Psychology for Project Managers
Anyone who does routine work in a traditional organisational structure may, in principle, continue to work with the same colleagues until retirement.
You often get to know your colleagues well. You learn how to interact with your colleagues individually and how to establish a department structure and organization over the years.
Projects are constantly evolving and new tasks must be approached and completed. To meet the challenges ahead, different tasks require different skills. Each project has a project team.
This type of collaboration is growing in popularity and can be seen in the form of e.g. You can choose to work in matrix organisations or project-based organisations.
The likelihood that colleagues who don’t know each other well will have to work together increases when the project team is constantly being reorganized. Project managers are responsible for managing such “superficial relationships” within their project teams.

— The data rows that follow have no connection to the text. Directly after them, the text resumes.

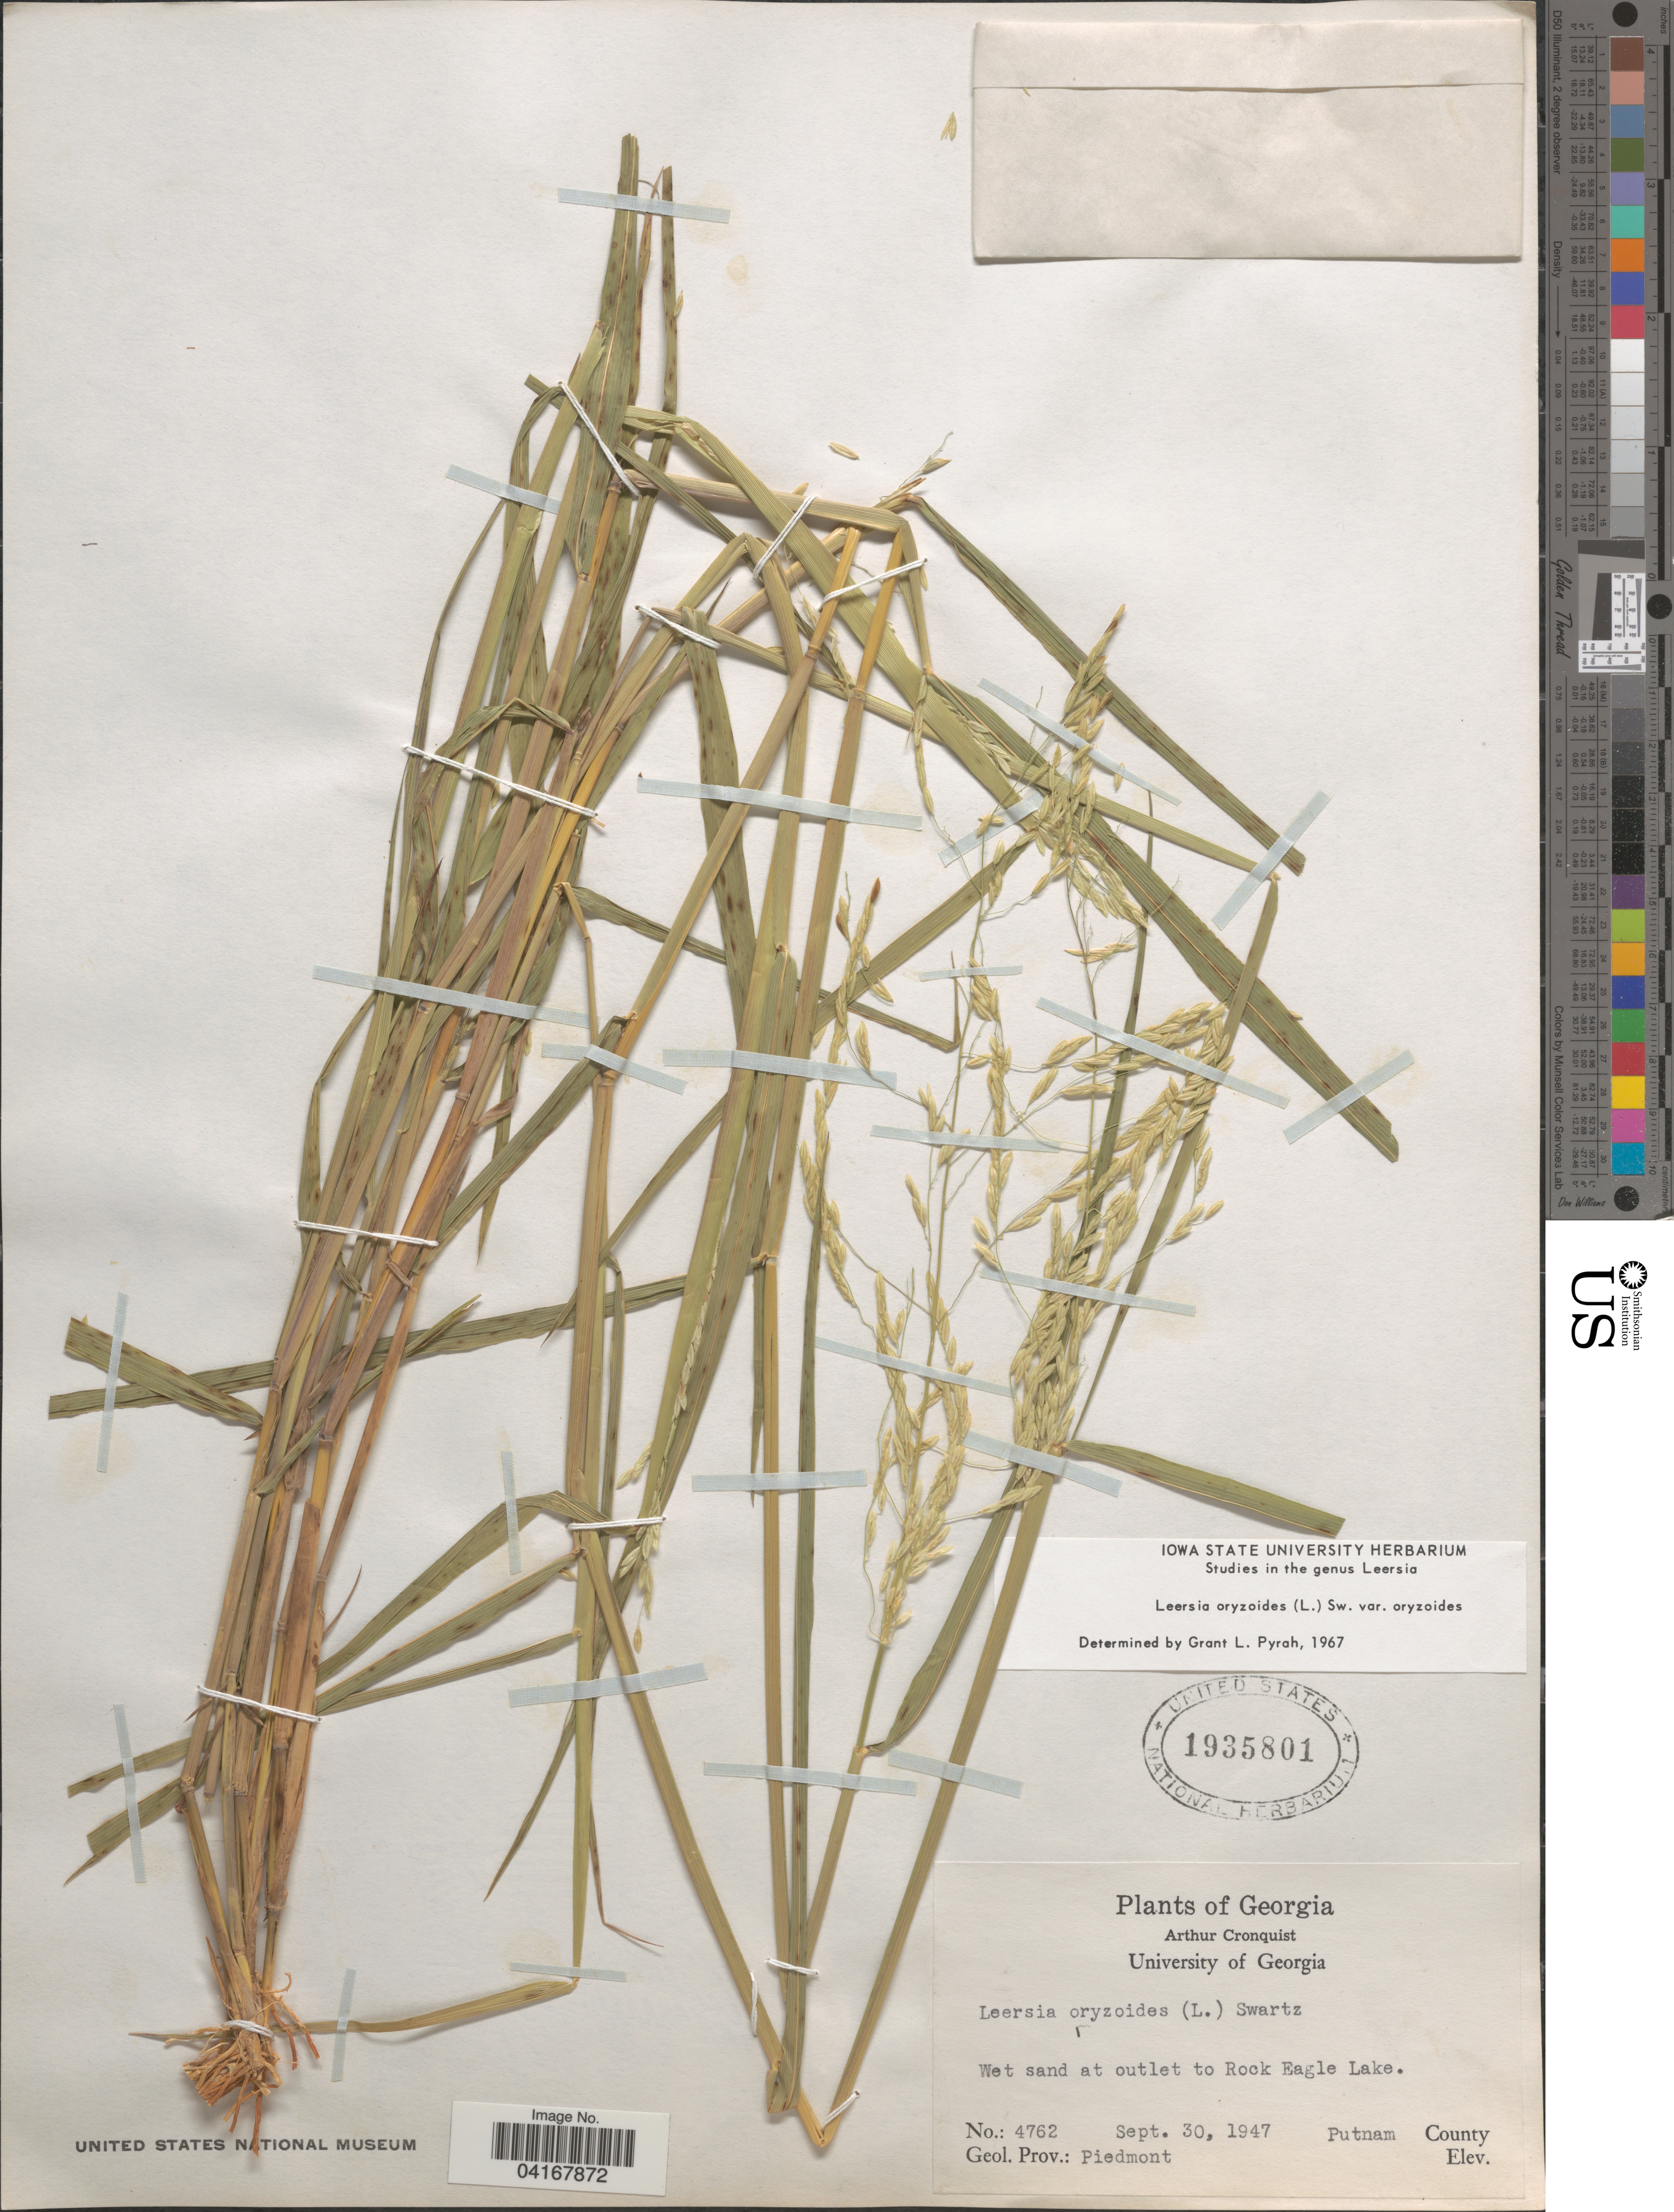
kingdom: Plantae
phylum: Tracheophyta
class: Liliopsida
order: Poales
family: Poaceae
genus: Leersia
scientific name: Leersia oryzoides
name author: (L.) Sw.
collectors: A. J. Cronquist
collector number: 4762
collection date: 1947-09-30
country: United States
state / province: Georgia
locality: Wet sand at outlet to Rock Eagle Lake. Geol. Prov.: Piedmont. Putnam County.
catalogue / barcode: US 1935801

This is also true. There is a greater risk of misunderstandings and conflicts in these situations. Understanding the psychology of these situations will allow you to better judge the behavior of your colleagues and guide them if necessary.
It’s about what happens when people meet for the first time.
A project manager who is successful will be able to manage all aspects of human behavior, adapt and direct his project management accordingly.
Project managers must be knowledgeable in economic issues, project organization, and project management methods. They also need to be familiar with psychological aspects of human cooperation in a project environment.
Herzberg’s Motivational Theory
According to this theory there are two factors that can influence professional motivation. These so-called motivation factors can increase job satisfaction. These factors can range from being ‘not satisfied to being’satisfied.
Motivation factors are essentially related to the job’s content. The so-called hygiene elements, on the other hand refer to the work environment. These conditions do not guarantee satisfaction but can help to prevent dissatisfaction.
The hygiene factors range from being ‘dissatisfied to ‘not satisfied’. Herzberg states that employees must feel happy and motivated at work if they want to be satisfied.
It is important to remember hygiene factors, regardless of how well they are managed and fulfilled, cannot lead to job satisfaction. They can, at best, prevent dissatisfaction. Once hygiene factors are met, motivational factors can then be used to achieve real job satisfaction.
Motivation Intrinsic as well as Extrinsic
There are two types of motivation. It can be either intrinsic, which is when it comes from within, or from an inner drive. Or it can come from outside (extrinsic) when it is required by others or circumstances.
Herzberg’s motivational theory, also known as the two-factor theory, identifies extrinsic factors within the hygiene factors. These include, for instance, work safety or salary. These are extrinsic.
We do something to either get a reward (in this case the salary) or to avoid punishment or a negative consequence (in this case losing our job). Herzberg’s theory shows that external or extrinsic factors are not always suitable for motivating real motivation. However, they can help to avoid dissatisfaction.